%%

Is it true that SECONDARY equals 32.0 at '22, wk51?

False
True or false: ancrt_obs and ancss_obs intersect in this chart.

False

%%
%%

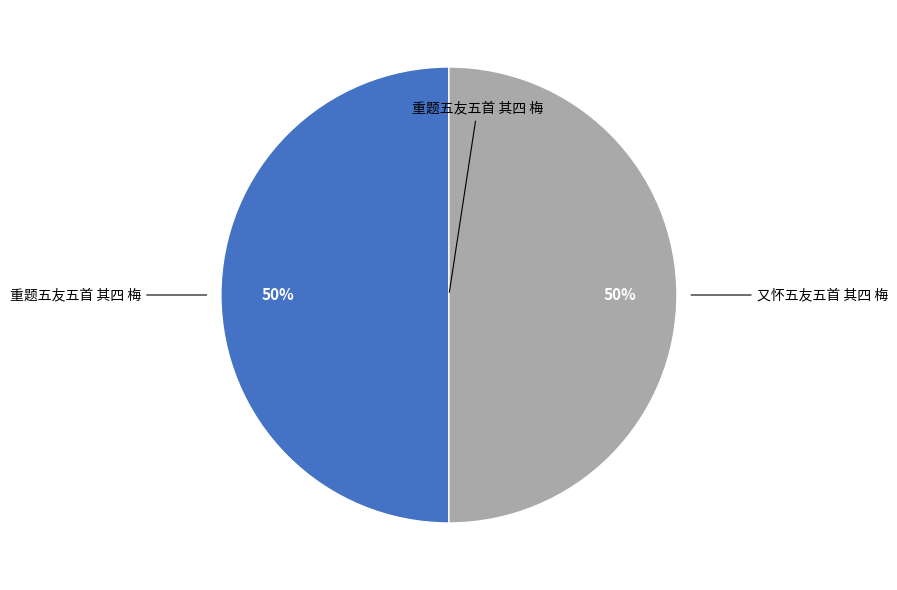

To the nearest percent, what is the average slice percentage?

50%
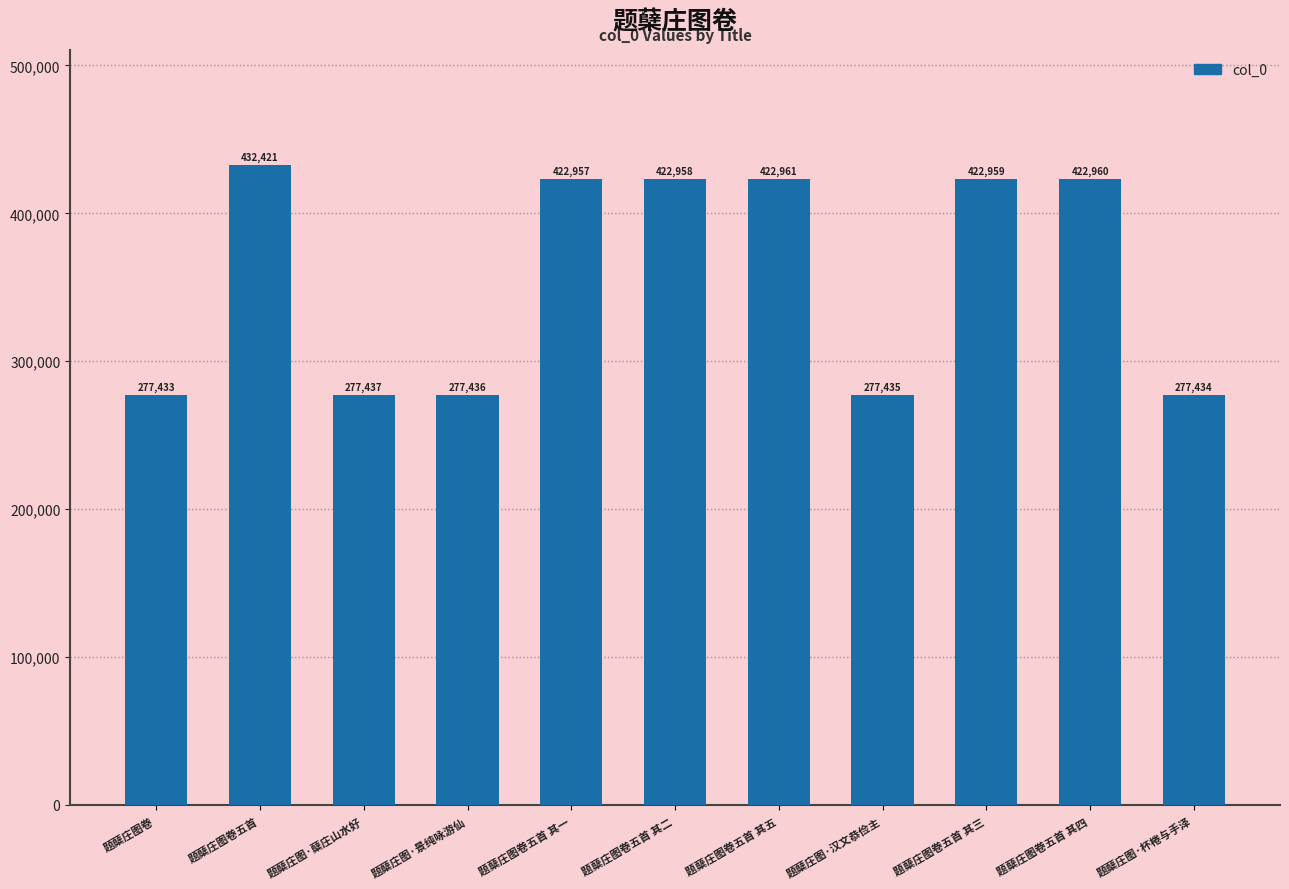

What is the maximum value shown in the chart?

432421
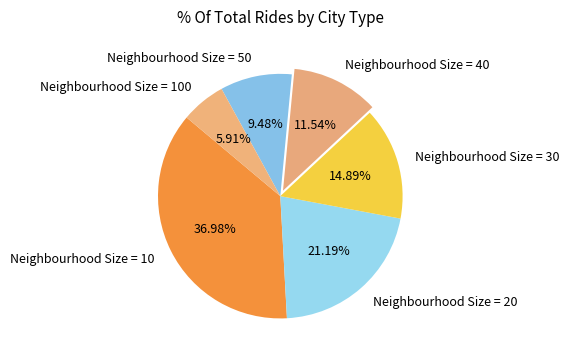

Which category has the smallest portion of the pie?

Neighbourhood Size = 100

%%

[What to work on] Turn the data from the line containing "Is it true that" up to and including the line containing "True or false: ancrt_obs" into a numbered list, leaving out blank lines.

[Result for this task]
1. Is it true that SECONDARY equals 32.0 at '22, wk51?
2. False
3. True or false: ancrt_obs and ancss_obs intersect in this chart.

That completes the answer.